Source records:

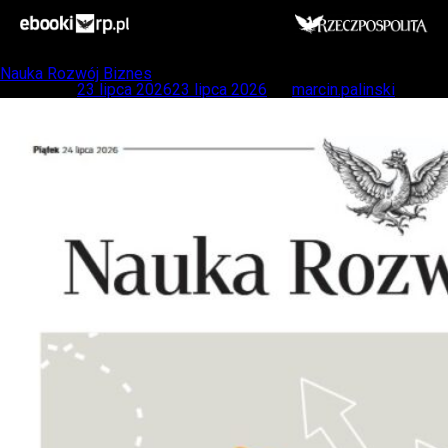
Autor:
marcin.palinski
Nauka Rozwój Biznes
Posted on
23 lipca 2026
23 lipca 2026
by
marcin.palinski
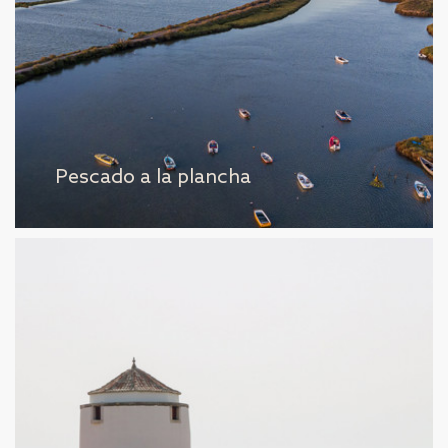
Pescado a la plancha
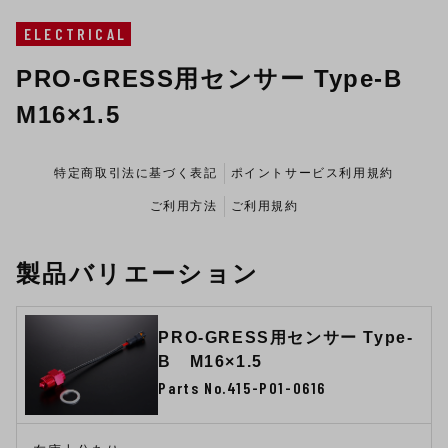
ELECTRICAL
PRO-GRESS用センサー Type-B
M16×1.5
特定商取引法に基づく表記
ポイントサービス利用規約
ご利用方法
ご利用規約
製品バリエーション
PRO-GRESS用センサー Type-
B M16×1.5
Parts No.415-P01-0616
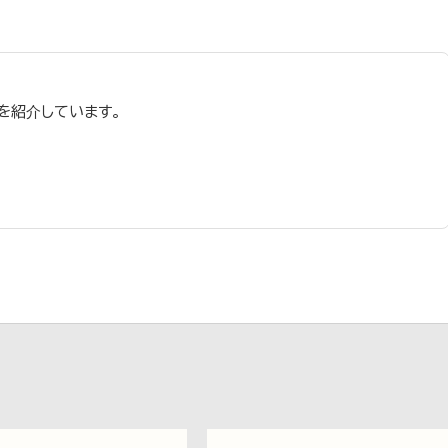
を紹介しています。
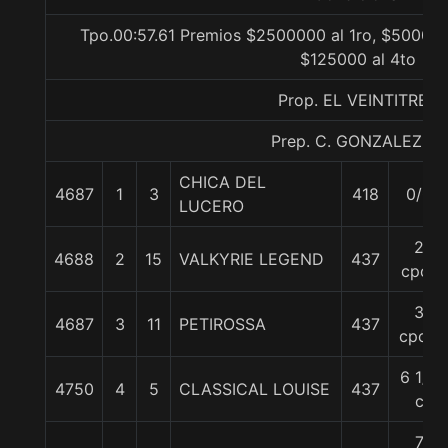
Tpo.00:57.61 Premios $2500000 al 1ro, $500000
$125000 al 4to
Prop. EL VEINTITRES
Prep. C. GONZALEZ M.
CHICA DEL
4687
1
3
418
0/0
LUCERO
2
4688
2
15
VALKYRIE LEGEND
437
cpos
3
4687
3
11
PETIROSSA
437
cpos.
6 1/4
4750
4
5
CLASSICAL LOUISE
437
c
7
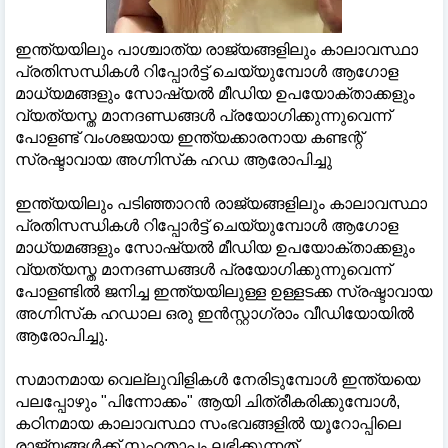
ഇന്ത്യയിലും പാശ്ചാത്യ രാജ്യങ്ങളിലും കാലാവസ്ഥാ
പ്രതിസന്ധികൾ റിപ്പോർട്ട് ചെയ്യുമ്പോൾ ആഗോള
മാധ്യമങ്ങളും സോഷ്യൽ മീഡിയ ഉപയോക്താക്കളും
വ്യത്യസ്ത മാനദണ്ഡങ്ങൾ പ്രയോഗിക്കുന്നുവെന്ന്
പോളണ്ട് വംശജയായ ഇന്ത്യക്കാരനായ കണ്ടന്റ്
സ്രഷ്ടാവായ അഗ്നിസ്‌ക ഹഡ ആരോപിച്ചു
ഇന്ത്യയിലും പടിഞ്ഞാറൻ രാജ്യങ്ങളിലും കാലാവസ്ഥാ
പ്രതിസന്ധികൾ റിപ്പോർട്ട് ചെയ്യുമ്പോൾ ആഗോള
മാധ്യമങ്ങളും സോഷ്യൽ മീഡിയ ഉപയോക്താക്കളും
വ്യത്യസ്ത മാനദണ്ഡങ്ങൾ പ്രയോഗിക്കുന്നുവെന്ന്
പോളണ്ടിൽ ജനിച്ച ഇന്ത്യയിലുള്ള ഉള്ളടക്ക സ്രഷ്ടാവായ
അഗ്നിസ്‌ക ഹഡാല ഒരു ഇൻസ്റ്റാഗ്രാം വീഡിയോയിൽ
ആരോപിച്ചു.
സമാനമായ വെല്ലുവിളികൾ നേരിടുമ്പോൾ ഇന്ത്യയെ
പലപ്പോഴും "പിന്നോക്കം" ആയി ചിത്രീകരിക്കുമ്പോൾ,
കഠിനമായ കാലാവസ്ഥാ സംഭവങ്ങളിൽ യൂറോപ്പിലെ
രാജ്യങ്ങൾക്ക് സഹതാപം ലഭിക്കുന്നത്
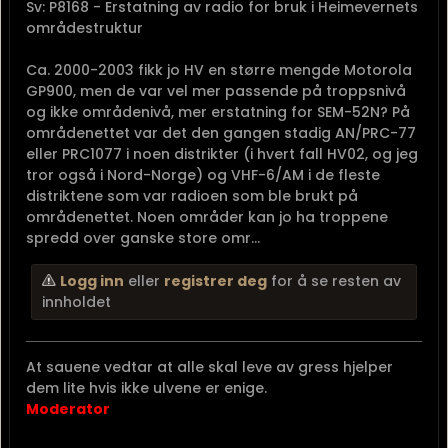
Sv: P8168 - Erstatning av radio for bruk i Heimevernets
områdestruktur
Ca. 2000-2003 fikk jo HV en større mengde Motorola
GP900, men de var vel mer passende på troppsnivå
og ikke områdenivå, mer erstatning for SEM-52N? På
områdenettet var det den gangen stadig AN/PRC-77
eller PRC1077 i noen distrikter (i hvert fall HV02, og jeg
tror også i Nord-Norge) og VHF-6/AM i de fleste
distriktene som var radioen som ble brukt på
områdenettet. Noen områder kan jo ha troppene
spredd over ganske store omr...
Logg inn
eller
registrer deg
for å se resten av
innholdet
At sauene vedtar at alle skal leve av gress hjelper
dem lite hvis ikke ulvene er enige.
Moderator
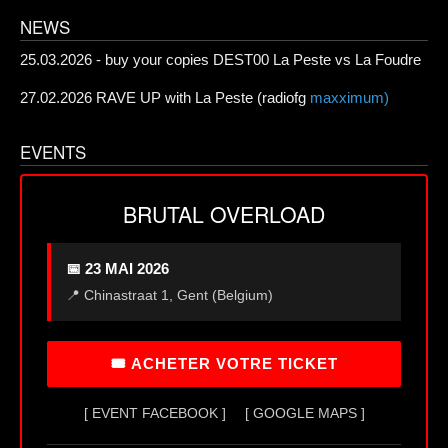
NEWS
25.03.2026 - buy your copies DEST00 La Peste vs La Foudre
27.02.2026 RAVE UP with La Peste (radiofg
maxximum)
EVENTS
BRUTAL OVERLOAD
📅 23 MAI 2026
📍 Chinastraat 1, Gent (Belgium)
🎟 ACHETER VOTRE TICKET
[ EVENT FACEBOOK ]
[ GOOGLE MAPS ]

* [WRITTEN TASK] Reproduce every record above exactly, but leave out the pictures.

* [WRITTEN REPLY]
Autor:
marcin.palinski
Nauka Rozwój Biznes
Posted on
23 lipca 2026
23 lipca 2026
by
marcin.palinski
Pescado a la plancha
ELECTRICAL
PRO-GRESS用センサー Type-B
M16×1.5
特定商取引法に基づく表記
ポイントサービス利用規約
ご利用方法
ご利用規約
製品バリエーション
PRO-GRESS用センサー Type-
B M16×1.5
Parts No.415-P01-0616
を紹介しています。
Tpo.00:57.61 Premios $2500000 al 1ro, $500000
$125000 al 4to
Prop. EL VEINTITRES
Prep. C. GONZALEZ M.
CHICA DEL
4687
1
3
418
0/0
LUCERO
2
4688
2
15
VALKYRIE LEGEND
437
cpos
3
4687
3
11
PETIROSSA
437
cpos.
6 1/4
4750
4
5
CLASSICAL LOUISE
437
c
7
ഇന്ത്യയിലും പാശ്ചാത്യ രാജ്യങ്ങളിലും കാലാവസ്ഥാ
പ്രതിസന്ധികൾ റിപ്പോർട്ട് ചെയ്യുമ്പോൾ ആഗോള
മാധ്യമങ്ങളും സോഷ്യൽ മീഡിയ ഉപയോക്താക്കളും
വ്യത്യസ്ത മാനദണ്ഡങ്ങൾ പ്രയോഗിക്കുന്നുവെന്ന്
പോളണ്ട് വംശജയായ ഇന്ത്യക്കാരനായ കണ്ടന്റ്
സ്രഷ്ടാവായ അഗ്നിസ്‌ക ഹഡ ആരോപിച്ചു
ഇന്ത്യയിലും പടിഞ്ഞാറൻ രാജ്യങ്ങളിലും കാലാവസ്ഥാ
പ്രതിസന്ധികൾ റിപ്പോർട്ട് ചെയ്യുമ്പോൾ ആഗോള
മാധ്യമങ്ങളും സോഷ്യൽ മീഡിയ ഉപയോക്താക്കളും
വ്യത്യസ്ത മാനദണ്ഡങ്ങൾ പ്രയോഗിക്കുന്നുവെന്ന്
പോളണ്ടിൽ ജനിച്ച ഇന്ത്യയിലുള്ള ഉള്ളടക്ക സ്രഷ്ടാവായ
അഗ്നിസ്‌ക ഹഡാല ഒരു ഇൻസ്റ്റാഗ്രാം വീഡിയോയിൽ
ആരോപിച്ചു.
സമാനമായ വെല്ലുവിളികൾ നേരിടുമ്പോൾ ഇന്ത്യയെ
പലപ്പോഴും "പിന്നോക്കം" ആയി ചിത്രീകരിക്കുമ്പോൾ,
കഠിനമായ കാലാവസ്ഥാ സംഭവങ്ങളിൽ യൂറോപ്പിലെ
രാജ്യങ്ങൾക്ക് സഹതാപം ലഭിക്കുന്നത്
Sv: P8168 - Erstatning av radio for bruk i Heimevernets
områdestruktur
Ca. 2000-2003 fikk jo HV en større mengde Motorola
GP900, men de var vel mer passende på troppsnivå
og ikke områdenivå, mer erstatning for SEM-52N? På
områdenettet var det den gangen stadig AN/PRC-77
eller PRC1077 i noen distrikter (i hvert fall HV02, og jeg
tror også i Nord-Norge) og VHF-6/AM i de fleste
distriktene som var radioen som ble brukt på
områdenettet. Noen områder kan jo ha troppene
spredd over ganske store omr...
Logg inn
eller
registrer deg
for å se resten av
innholdet
At sauene vedtar at alle skal leve av gress hjelper
dem lite hvis ikke ulvene er enige.
Moderator
NEWS
25.03.2026 - buy your copies DEST00 La Peste vs La Foudre
27.02.2026 RAVE UP with La Peste (radiofg
maxximum)
EVENTS
BRUTAL OVERLOAD
📅 23 MAI 2026
📍 Chinastraat 1, Gent (Belgium)
🎟 ACHETER VOTRE TICKET
[ EVENT FACEBOOK ]
[ GOOGLE MAPS ]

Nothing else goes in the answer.